The first lesson: Encourage Student Participation

We have discussed the advantages of online education compared with face-to-face education in my previous courses. We all agreed that frequent and supportive contacts are salient components in fostering student involvement, motivation, and course completion. If I could go back to face-to-face classes again I would be one of those students who do not ask or answer questions. There are a couple of reasons for this, such as: I don’t want to interrupt the instructor, I don’t want to be laughed at for asking silly questions, I am not sure if I know the answer to the question, and so on and on. But online classes make it easier. Online learning style allows students more time to find out the answer for themselves instead of asking. There is no time constraint to compose your answer, no lecture to interrupt, and no fear of being laughed at. Other than that, it is even easier and more convenient to discuss values and personal concerns in writing than orally. Therefore, through Email or discussion boards, students can receive much needed and prompt individual attention.

The second lesson: Give Prompt Feedback

In order to assess students’ competence, keep them motivated and on task, and generally know how they are progressing, learners need frequent, prompt individual feedback. My class’s weekly reflection is a very good practice to keep everyone on track. Without physical interaction, how to assess and measure student learning becomes even more critical. Therefore, it helps to gauge student participation by discussion board feedback and response. Also, Email, online evaluations, peer reviews and CMS tracking system are most commonly used for this purpose. Computer archiving of students’ records can also help evaluate performance over time and aid in formative assessment.

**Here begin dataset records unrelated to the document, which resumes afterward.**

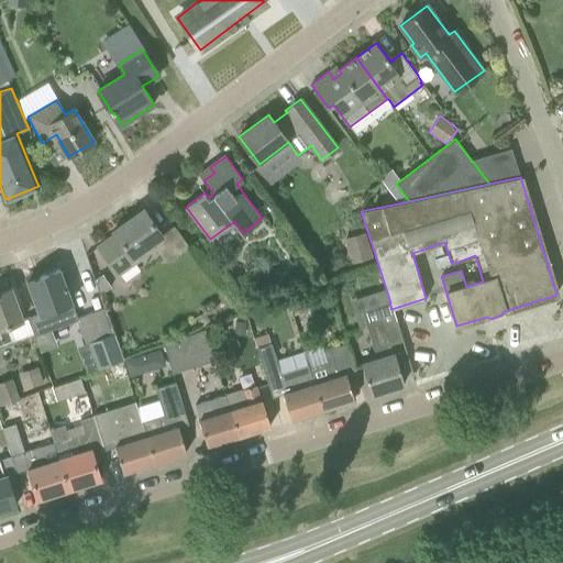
[(162,234),(143,209),(113,231),(116,234),(98,246),(113,267),(130,256),(131,257),(152,243),(166,263),(189,246),(174,225),(162,234)]
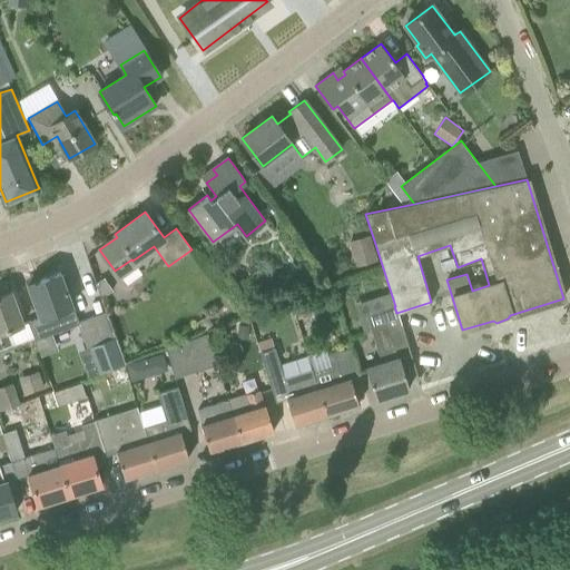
[(57,332),(78,323),(79,323),(78,322),(66,286),(68,285),(65,275),(61,276),(60,273),(27,285),(40,317),(28,322),(35,337),(36,340),(57,332)]
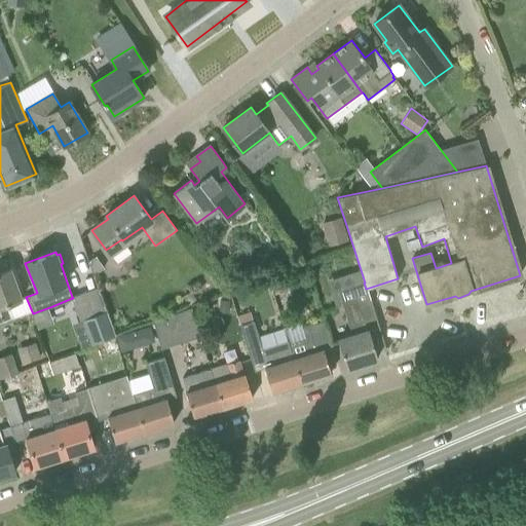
[(12,318),(32,311),(26,297),(21,299),(9,269),(6,270),(5,267),(0,269),(0,322),(12,317),(12,318)]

The third lesson: Build an Online Learning Community

The online teaching and learning environment facilitates many collaborative activities, such as discussions of assignments, group projects, study groups, or peer responses among classmates in different locations and time zones. Such team interactions develop working relationships which form the foundation of an online learning community. If students feel they are part of the community, they are more willing to be motivated, to participate, to contribute, to seek solutions to their problems, and to succeed. This will help learners to understand ideas and concepts beyond the levels that could be attained alone. I still remember the hardest time I had in the beginning of the course. Since I am from China, and this is the first course I took in the US, I discovered a big difference between Eastern and Western education. I am used to the passive learning style. But after a few weeks of observation I tried to express my idea and joined the online discussion group. I found out that it was such a wonderful community to learn from peers and share with each other. It made me very excited about the online learning style. But I also found out that language and cultural background is the major barrier one has to face. Most of my classmates are native speakers of English, and sometimes they have some difficulties understanding my points because of my background and language. So I was trying to learn the native way to express my ideas and that worked. I was happy that I was not only learning my major but also improving my English. I think if you are watching the show from an audience seat, you never can be a good actor. Jump onto the stage, play your role, and you will contribute to the community. This was the best experience I had.


The three lessons all tell us that online education should focus on changing the learning style from passive learning to active learning. Utilizing the above teaching and learning practices, learners are able to be active and responsible participants, connecting new knowledge to past experiences, discussing, analyzing, critiquing and writing about what they are learning, as well as applying it to their life.